*DOCUMENT EXTRACT*.
26 March 2019
2018 was the year of the young woman in Toronto theatre. All over town, emerging female artists finally got the showcases they deserve as too-often-overlooked female stories were finally being told. Tarragon Theatre’s Girls Like That is maybe the most glaring example, bringing together an incredibly fierce Outstanding Ensemble of diverse young women to tell a difficult and traumatically relatable story about high school and the ostracizing traps we fall into when we should be staring down the patriarchy together.
One of the real standouts of the Girls Like That ensemble was Rachel VanDuzer whose role as “the follower” was complicated, thoughtful, and totally recognizable. She’s just about to open The Gamblers with Talk is Free Theatre in Barrie; get your tickets HERE.
Can you remember your first experience with theatre?
I remember seeing Beauty and the Beast while on a trip at Disney and dreaming of what it would be like to be Belle. Singing about books and talking to inanimate objects on stage just seemed like something I could see myself doing.
When did you know you wanted to be a performer?
High school is where I found my love for theatre. Being on my high school stage, performing, collaborating and working with people who connected to the work just as I did is when I knew that I wanted to be an actor. And this is in high school; even though I was still trying to figure out who I was, I knew that performing was going to be a part of who I was forever. It was the first time that I felt like my most authentic self.
What’s your favourite piece you’ve ever worked on?
This show. No question.
Do you have a dream project?
The next Equity contract? Just kidding, (but not really). If we are talking dream roles, I have always wanted to play Barbara in Major Barbara by George Bernard Shaw. Also, Elizabeth Bennett in Pride and Prejudice.
How did you get involved with Girls Like That?
In my graduating year of the Theatre and Drama Studies program at the University of Toronto with Sheridan College, I submitted for Tarragon’s general auditions. From the general, I was called in to audition for Girls Like That. Each time I entered those audition rooms Esther [Jun, director] kept asking, “have you graduated yet?”.
The play as-written doesn’t assign lines or define who the characters are. Tell us about the development of your character.
This was such a thrilling part of the process. In November of 2017, we had a two-day workshop where we began to develop characters and assign lines. Esther gave each of us a broad stereotype for each of our characters. These stereotypes were meant to serve as a jumping off point in assigning lines and this helped to start to give shape and give life to these characters. Esther assigned me the stereotype of the follower – driven by fear of being at the bottom of the pecking order. During this two-day workshop, Esther went through the script and had assigned lines, but they were not set in stone. The rule was that any of them could be swapped with another character. So, we read through the play a couple of times and set off to determine if any line changes should be made. We would make a claim that the one line should go to ourselves if we thought it fit our character or we would speak up if we thought the line should belong to any of the other character types. It was so much fun. It was an incredible start to character development as we immediately had to jump on the lines and the thoughts that initially spoke to us.
What were some of the key conversations you had with your director Esther Jun in developing your interpretation of the piece?
We had many conversations about “the space in between” which is an idea that one of the girls addresses in the show. The space in between being the space between slut and prude, which was the space where these girls fiercely wanted to exist. These girls are searching for this space throughout the show, but the real question was this; does this space even exist? How do I get there? What happens if I find it and what does that make me if I do? Another major topic we returned to in our work was the concept of the “pecking order”. This manufactured social standing within the school was determined on the playground on their first day of kindergarten. This order is life and death to these girls. This concept helped me immensely with my own character development within the piece. My character fought hard to keep Scarlett on the bottom of the pecking order as she knew if Scarlett gained any social standing with the girls, she would be at the bottom. As a result, my character, racked with insecurities and driven by fear, is what ended up making her one of the most ruthless characters. These concepts strongly impacted the interpretation of my character.

*RECORDS*.

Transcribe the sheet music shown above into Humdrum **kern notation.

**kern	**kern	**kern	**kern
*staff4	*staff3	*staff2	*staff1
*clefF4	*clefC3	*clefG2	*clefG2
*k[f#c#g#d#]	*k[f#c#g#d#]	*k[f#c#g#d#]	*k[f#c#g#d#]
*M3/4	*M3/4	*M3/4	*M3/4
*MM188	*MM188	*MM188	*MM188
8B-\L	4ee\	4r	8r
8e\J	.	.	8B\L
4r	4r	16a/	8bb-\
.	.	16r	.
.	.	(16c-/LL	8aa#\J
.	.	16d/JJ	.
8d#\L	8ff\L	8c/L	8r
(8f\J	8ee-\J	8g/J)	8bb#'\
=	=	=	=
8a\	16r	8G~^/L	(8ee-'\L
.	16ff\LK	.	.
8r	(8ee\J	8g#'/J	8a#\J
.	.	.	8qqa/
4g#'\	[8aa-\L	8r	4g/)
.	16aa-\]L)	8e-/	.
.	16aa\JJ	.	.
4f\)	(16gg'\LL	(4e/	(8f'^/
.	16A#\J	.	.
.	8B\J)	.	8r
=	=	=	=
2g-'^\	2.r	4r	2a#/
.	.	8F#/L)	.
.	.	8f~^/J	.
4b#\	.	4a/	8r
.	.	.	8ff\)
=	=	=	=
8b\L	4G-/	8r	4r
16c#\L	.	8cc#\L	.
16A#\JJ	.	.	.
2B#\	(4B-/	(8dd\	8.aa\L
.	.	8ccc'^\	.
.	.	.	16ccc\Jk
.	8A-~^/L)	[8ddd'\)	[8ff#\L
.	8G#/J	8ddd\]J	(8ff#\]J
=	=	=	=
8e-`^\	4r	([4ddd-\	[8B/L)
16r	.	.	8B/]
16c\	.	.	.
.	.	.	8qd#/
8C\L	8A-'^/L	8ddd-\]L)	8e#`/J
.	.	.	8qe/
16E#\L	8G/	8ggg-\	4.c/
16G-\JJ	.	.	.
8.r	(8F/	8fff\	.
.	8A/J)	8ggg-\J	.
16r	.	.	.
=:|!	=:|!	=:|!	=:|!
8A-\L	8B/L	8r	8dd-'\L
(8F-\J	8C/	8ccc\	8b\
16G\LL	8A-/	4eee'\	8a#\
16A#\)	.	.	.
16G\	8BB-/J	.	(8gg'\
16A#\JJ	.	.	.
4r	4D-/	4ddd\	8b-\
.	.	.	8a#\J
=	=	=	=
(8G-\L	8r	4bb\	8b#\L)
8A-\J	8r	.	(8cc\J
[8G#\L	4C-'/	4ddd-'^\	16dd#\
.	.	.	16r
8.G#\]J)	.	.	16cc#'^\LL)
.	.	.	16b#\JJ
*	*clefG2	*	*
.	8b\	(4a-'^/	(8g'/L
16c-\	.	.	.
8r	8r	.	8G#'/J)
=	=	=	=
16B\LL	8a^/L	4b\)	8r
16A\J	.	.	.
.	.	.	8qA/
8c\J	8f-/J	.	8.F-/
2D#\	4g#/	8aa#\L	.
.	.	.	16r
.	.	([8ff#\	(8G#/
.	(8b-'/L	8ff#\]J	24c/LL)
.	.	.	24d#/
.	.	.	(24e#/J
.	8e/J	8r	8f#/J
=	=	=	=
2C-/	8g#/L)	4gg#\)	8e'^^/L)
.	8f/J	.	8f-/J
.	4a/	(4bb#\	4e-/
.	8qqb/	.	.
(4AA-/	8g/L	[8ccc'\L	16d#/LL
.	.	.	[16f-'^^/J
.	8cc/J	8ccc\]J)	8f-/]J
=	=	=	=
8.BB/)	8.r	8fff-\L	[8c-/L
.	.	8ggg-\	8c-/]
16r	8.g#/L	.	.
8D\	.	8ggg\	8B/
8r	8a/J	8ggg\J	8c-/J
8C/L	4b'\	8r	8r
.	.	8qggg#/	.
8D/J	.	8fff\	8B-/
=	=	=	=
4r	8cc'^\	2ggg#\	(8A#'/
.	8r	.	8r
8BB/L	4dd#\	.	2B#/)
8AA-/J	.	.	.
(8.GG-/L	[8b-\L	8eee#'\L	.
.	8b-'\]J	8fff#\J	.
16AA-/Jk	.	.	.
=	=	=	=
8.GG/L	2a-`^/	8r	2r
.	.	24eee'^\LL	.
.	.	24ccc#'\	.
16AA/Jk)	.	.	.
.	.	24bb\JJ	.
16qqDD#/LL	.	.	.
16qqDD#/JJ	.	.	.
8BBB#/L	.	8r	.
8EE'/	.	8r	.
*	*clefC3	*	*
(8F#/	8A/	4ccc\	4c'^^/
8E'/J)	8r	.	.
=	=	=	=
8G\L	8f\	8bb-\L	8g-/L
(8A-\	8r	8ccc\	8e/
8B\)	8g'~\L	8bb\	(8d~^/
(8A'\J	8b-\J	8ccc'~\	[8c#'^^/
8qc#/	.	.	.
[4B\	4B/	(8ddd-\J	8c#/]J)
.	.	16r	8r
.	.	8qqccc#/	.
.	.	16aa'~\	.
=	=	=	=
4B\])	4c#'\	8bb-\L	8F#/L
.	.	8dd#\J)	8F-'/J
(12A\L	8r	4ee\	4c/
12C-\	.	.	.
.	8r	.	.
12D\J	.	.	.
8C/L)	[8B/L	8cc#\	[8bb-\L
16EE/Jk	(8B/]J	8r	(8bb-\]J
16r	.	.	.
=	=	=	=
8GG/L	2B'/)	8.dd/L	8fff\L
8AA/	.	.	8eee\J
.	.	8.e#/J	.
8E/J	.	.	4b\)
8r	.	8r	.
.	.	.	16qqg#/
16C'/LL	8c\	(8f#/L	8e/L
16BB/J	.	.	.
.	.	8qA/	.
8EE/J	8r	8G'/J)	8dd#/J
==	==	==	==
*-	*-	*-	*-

*AIM 1*. List every title of a play, show, or novel named in the interview with Rachel VanDuzer.
*AIM 2*. Carry on the interview with Rachel VanDuzer about Girls Like That from the point where it stops.

*RESULT 1*. Girls Like That, The Gamblers, Beauty and the Beast, Major Barbara, Pride and Prejudice

*RESULT 2*.
Tell us about the creation of those show-stopping dance transitions and what they brought to the piece tonally.
Alyssa Martin, our genius choreographer, created these incredible dance numbers. The first three hours of our rehearsals were devoted to learning these numbers. At the heart of it, these numbers served as a form of escape for the girls. We would put on our headphones and escape into our imaginary world. For the first half of the show, these numbers are slick and polished as if we were the stars of our own music videos. However, as the play starts to progress into darker territory, and the girls start to lose sight of themselves, the numbers become less cohesive and begin to break down. By the time the final number arrives, the girls believe Scarlett is dead and they are unable to finish the dance number. Escape is no longer an option for them. Not only was Alyssa able to create numbers that evoked the magical, imaginary worlds of these girls but also offered insights into our internal realities.
For a lot of women, the play felt extremely personal. What were some of the ways you brought your own experiences to the material?
I will never forget reading the script for the first time. I was incredibly affected by it. To be honest, the script scared me so much because there was very little that I didn’t connect to. The play really made me face some of the things from adolescence and high school that I pushed away. I saw myself in Scarlett, and I even saw parts of myself in the bullies as well. When we were doing table work in rehearsal it became apparent that the entire ensemble felt similarly. As a team, we were open and honest with each other from the get go. We cried, we laughed and we listened. We shared personal stories that felt like we were reading out of our diaries that we had stashed away for so long. Bringing my own experiences to the material was not hard because so much of what was in the script is a part of my story as well.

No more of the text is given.